>>>>>

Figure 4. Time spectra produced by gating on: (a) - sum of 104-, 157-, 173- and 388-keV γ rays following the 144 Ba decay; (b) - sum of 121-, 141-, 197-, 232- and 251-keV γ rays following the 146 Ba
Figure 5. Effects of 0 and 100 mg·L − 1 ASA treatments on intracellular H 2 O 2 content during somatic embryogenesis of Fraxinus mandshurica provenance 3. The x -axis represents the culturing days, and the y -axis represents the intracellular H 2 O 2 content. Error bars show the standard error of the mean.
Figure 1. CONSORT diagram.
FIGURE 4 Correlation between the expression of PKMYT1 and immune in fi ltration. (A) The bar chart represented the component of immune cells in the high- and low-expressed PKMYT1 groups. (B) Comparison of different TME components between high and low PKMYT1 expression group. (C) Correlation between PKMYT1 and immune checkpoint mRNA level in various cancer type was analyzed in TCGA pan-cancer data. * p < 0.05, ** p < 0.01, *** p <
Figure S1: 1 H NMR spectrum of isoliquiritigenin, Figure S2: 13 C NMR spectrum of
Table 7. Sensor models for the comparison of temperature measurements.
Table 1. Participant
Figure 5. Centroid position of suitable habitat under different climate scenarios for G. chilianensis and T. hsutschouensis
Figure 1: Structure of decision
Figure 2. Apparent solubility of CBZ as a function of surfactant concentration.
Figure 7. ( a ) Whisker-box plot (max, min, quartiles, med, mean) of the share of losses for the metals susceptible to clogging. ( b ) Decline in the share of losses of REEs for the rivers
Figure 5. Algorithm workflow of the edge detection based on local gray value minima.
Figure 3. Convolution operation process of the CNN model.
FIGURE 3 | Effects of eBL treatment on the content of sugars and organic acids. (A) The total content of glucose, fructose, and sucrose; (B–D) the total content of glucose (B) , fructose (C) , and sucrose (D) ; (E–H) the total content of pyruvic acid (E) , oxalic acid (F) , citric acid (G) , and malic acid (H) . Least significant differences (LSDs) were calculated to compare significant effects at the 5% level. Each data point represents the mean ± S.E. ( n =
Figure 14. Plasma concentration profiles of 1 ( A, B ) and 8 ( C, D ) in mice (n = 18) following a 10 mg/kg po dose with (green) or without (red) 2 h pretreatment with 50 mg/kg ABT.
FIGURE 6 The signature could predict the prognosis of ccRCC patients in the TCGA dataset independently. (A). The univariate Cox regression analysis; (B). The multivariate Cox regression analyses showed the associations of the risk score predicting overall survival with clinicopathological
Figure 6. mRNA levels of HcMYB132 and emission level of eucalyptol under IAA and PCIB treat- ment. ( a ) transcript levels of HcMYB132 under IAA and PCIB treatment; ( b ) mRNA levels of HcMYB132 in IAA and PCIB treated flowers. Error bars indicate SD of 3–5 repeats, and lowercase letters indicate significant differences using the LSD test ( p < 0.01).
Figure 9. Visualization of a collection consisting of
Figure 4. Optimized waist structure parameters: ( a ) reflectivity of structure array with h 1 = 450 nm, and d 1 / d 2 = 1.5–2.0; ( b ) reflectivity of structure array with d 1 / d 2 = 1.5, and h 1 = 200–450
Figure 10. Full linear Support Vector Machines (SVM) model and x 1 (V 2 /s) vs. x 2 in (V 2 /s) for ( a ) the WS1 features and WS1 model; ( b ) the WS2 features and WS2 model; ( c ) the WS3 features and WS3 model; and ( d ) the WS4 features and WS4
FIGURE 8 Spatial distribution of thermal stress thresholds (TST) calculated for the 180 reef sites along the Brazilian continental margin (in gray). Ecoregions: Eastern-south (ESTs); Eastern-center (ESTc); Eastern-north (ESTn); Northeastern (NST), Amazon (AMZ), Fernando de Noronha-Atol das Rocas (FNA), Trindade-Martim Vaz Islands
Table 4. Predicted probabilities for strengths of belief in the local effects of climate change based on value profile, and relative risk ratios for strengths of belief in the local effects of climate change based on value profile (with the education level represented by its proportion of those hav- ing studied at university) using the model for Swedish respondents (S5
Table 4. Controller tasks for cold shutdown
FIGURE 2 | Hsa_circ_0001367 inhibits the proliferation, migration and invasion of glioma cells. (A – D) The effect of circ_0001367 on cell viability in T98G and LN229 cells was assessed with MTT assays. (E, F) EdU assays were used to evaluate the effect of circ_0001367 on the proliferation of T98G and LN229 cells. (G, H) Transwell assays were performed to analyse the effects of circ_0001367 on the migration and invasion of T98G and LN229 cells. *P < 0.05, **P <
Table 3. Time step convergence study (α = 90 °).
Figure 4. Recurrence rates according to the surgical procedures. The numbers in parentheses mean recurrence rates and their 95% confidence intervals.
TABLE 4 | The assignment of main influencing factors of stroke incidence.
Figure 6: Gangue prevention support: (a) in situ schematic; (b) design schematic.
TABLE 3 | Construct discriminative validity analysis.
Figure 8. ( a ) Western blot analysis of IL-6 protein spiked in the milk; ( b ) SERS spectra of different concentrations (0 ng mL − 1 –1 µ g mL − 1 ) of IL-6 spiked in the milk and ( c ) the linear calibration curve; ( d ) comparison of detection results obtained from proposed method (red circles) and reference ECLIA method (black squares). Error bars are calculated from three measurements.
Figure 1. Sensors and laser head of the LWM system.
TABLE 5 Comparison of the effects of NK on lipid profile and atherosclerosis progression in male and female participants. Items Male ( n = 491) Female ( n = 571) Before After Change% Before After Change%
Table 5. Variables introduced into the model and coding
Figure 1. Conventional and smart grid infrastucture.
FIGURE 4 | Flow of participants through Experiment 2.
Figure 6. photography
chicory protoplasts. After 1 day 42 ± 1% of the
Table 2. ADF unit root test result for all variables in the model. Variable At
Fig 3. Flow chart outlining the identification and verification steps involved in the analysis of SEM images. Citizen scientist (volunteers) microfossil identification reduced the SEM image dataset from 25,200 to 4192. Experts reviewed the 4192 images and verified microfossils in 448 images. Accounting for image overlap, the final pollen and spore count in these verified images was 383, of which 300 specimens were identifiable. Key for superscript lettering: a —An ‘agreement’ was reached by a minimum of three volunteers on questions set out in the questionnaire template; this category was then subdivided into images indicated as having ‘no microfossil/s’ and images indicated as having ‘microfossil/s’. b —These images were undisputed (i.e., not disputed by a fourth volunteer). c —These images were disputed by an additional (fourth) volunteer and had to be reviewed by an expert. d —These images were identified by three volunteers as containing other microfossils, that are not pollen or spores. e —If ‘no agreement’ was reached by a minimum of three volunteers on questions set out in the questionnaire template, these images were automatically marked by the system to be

<<<<<

*EXERCISE DIRECTIONS*.
Copy out the records above exactly.

*EXPECTED ANSWER*.
Figure 4. Time spectra produced by gating on: (a) - sum of 104-, 157-, 173- and 388-keV γ rays following the 144 Ba decay; (b) - sum of 121-, 141-, 197-, 232- and 251-keV γ rays following the 146 Ba
Figure 5. Effects of 0 and 100 mg·L − 1 ASA treatments on intracellular H 2 O 2 content during somatic embryogenesis of Fraxinus mandshurica provenance 3. The x -axis represents the culturing days, and the y -axis represents the intracellular H 2 O 2 content. Error bars show the standard error of the mean.
Figure 1. CONSORT diagram.
FIGURE 4 Correlation between the expression of PKMYT1 and immune in fi ltration. (A) The bar chart represented the component of immune cells in the high- and low-expressed PKMYT1 groups. (B) Comparison of different TME components between high and low PKMYT1 expression group. (C) Correlation between PKMYT1 and immune checkpoint mRNA level in various cancer type was analyzed in TCGA pan-cancer data. * p < 0.05, ** p < 0.01, *** p <
Figure S1: 1 H NMR spectrum of isoliquiritigenin, Figure S2: 13 C NMR spectrum of
Table 7. Sensor models for the comparison of temperature measurements.
Table 1. Participant
Figure 5. Centroid position of suitable habitat under different climate scenarios for G. chilianensis and T. hsutschouensis
Figure 1: Structure of decision
Figure 2. Apparent solubility of CBZ as a function of surfactant concentration.
Figure 7. ( a ) Whisker-box plot (max, min, quartiles, med, mean) of the share of losses for the metals susceptible to clogging. ( b ) Decline in the share of losses of REEs for the rivers
Figure 5. Algorithm workflow of the edge detection based on local gray value minima.
Figure 3. Convolution operation process of the CNN model.
FIGURE 3 | Effects of eBL treatment on the content of sugars and organic acids. (A) The total content of glucose, fructose, and sucrose; (B–D) the total content of glucose (B) , fructose (C) , and sucrose (D) ; (E–H) the total content of pyruvic acid (E) , oxalic acid (F) , citric acid (G) , and malic acid (H) . Least significant differences (LSDs) were calculated to compare significant effects at the 5% level. Each data point represents the mean ± S.E. ( n =
Figure 14. Plasma concentration profiles of 1 ( A, B ) and 8 ( C, D ) in mice (n = 18) following a 10 mg/kg po dose with (green) or without (red) 2 h pretreatment with 50 mg/kg ABT.
FIGURE 6 The signature could predict the prognosis of ccRCC patients in the TCGA dataset independently. (A). The univariate Cox regression analysis; (B). The multivariate Cox regression analyses showed the associations of the risk score predicting overall survival with clinicopathological
Figure 6. mRNA levels of HcMYB132 and emission level of eucalyptol under IAA and PCIB treat- ment. ( a ) transcript levels of HcMYB132 under IAA and PCIB treatment; ( b ) mRNA levels of HcMYB132 in IAA and PCIB treated flowers. Error bars indicate SD of 3–5 repeats, and lowercase letters indicate significant differences using the LSD test ( p < 0.01).
Figure 9. Visualization of a collection consisting of
Figure 4. Optimized waist structure parameters: ( a ) reflectivity of structure array with h 1 = 450 nm, and d 1 / d 2 = 1.5–2.0; ( b ) reflectivity of structure array with d 1 / d 2 = 1.5, and h 1 = 200–450
Figure 10. Full linear Support Vector Machines (SVM) model and x 1 (V 2 /s) vs. x 2 in (V 2 /s) for ( a ) the WS1 features and WS1 model; ( b ) the WS2 features and WS2 model; ( c ) the WS3 features and WS3 model; and ( d ) the WS4 features and WS4
FIGURE 8 Spatial distribution of thermal stress thresholds (TST) calculated for the 180 reef sites along the Brazilian continental margin (in gray). Ecoregions: Eastern-south (ESTs); Eastern-center (ESTc); Eastern-north (ESTn); Northeastern (NST), Amazon (AMZ), Fernando de Noronha-Atol das Rocas (FNA), Trindade-Martim Vaz Islands
Table 4. Predicted probabilities for strengths of belief in the local effects of climate change based on value profile, and relative risk ratios for strengths of belief in the local effects of climate change based on value profile (with the education level represented by its proportion of those hav- ing studied at university) using the model for Swedish respondents (S5
Table 4. Controller tasks for cold shutdown
FIGURE 2 | Hsa_circ_0001367 inhibits the proliferation, migration and invasion of glioma cells. (A – D) The effect of circ_0001367 on cell viability in T98G and LN229 cells was assessed with MTT assays. (E, F) EdU assays were used to evaluate the effect of circ_0001367 on the proliferation of T98G and LN229 cells. (G, H) Transwell assays were performed to analyse the effects of circ_0001367 on the migration and invasion of T98G and LN229 cells. *P < 0.05, **P <
Table 3. Time step convergence study (α = 90 °).
Figure 4. Recurrence rates according to the surgical procedures. The numbers in parentheses mean recurrence rates and their 95% confidence intervals.
TABLE 4 | The assignment of main influencing factors of stroke incidence.
Figure 6: Gangue prevention support: (a) in situ schematic; (b) design schematic.
TABLE 3 | Construct discriminative validity analysis.
Figure 8. ( a ) Western blot analysis of IL-6 protein spiked in the milk; ( b ) SERS spectra of different concentrations (0 ng mL − 1 –1 µ g mL − 1 ) of IL-6 spiked in the milk and ( c ) the linear calibration curve; ( d ) comparison of detection results obtained from proposed method (red circles) and reference ECLIA method (black squares). Error bars are calculated from three measurements.
Figure 1. Sensors and laser head of the LWM system.
TABLE 5 Comparison of the effects of NK on lipid profile and atherosclerosis progression in male and female participants. Items Male ( n = 491) Female ( n = 571) Before After Change% Before After Change%
Table 5. Variables introduced into the model and coding
Figure 1. Conventional and smart grid infrastucture.
FIGURE 4 | Flow of participants through Experiment 2.
Figure 6. photography
chicory protoplasts. After 1 day 42 ± 1% of the
Table 2. ADF unit root test result for all variables in the model. Variable At
Fig 3. Flow chart outlining the identification and verification steps involved in the analysis of SEM images. Citizen scientist (volunteers) microfossil identification reduced the SEM image dataset from 25,200 to 4192. Experts reviewed the 4192 images and verified microfossils in 448 images. Accounting for image overlap, the final pollen and spore count in these verified images was 383, of which 300 specimens were identifiable. Key for superscript lettering: a —An ‘agreement’ was reached by a minimum of three volunteers on questions set out in the questionnaire template; this category was then subdivided into images indicated as having ‘no microfossil/s’ and images indicated as having ‘microfossil/s’. b —These images were undisputed (i.e., not disputed by a fourth volunteer). c —These images were disputed by an additional (fourth) volunteer and had to be reviewed by an expert. d —These images were identified by three volunteers as containing other microfossils, that are not pollen or spores. e —If ‘no agreement’ was reached by a minimum of three volunteers on questions set out in the questionnaire template, these images were automatically marked by the system to be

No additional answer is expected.